I have a problem that I thought would be simple but it's turning out to be quite complex.
I have a long UTF-8 string that is a mix of Roman, Western-European, Japanese, and Korean characters and punctuation. Many are multibyte chars, but some (I think) are not.
I need to do 2 things:
- Make sure there are no duplicate chars (and output that new string, stripped of dupes).
- Randomly shuffle that new string.
(Sorry, I can't seem to get the code quoting to format right...)
function uniquechars($string) {
$l = mb_strlen($string);
$unique = array();
for($i = 0; $i < $l; $i++) {
$char = mb_substr($string, $i, 1);
if(!array_key_exists($char, $unique))
$unique[$char] = 0;
$unique[$char]++;
}
$uniquekeys = join('', array_keys($unique));
return $uniquekeys;
}
and:
function unicode_shuffle($string)
{
$len = mb_strlen($string);
$sploded = array();
while($len-- > 0) {
$sploded[] = mb_substr($string, $len, 1);
}
shuffle($sploded);
$shuffled = join('', $sploded);
return $shuffled;
}
Using those two functions, which someone very helpfully provided, I THOUGHT I was all set...except that curiously, it seems like the Unique string (no duplicates) and the Shuffled string do not contain the same number of characters. (I am highlighting these chars from my browser and then cutting-and-pasting into another application...one string is always a different length than the one above, but often it varies...it's not even the same number of chars getting truncated each time!).

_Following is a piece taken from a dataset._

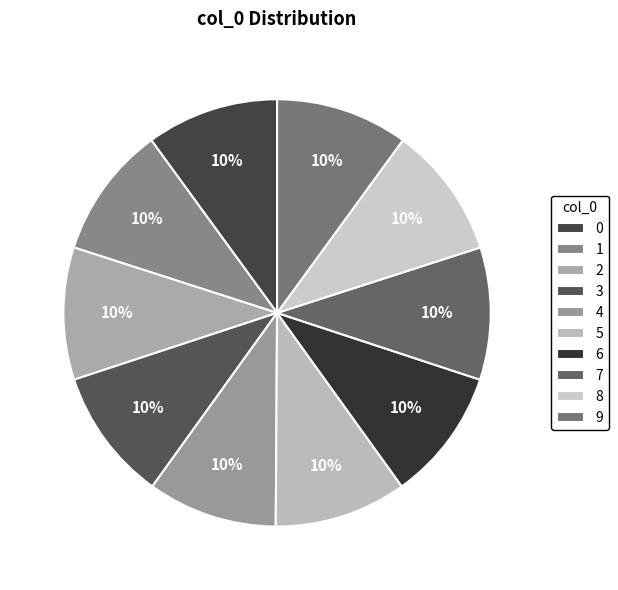

True or false: 7 accounts for 23% of the total.

False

I'm sorry I don't know enough about PHP nor about coding to sleuth this myself but what on earth is going wrong here? It seems like it should be easy to just shuffle a big long string, but apparently it's much harder than I thought. Is there maybe another, easier way to do this? Should I convert the string first into respective hex numbers and shuffle those, then convert back to UTF-8? Should I output to a file rather than the screen?
Anyone out there have suggestions? I'm sorry, I'm very new to this, so possibly I'm just doing something really dumb.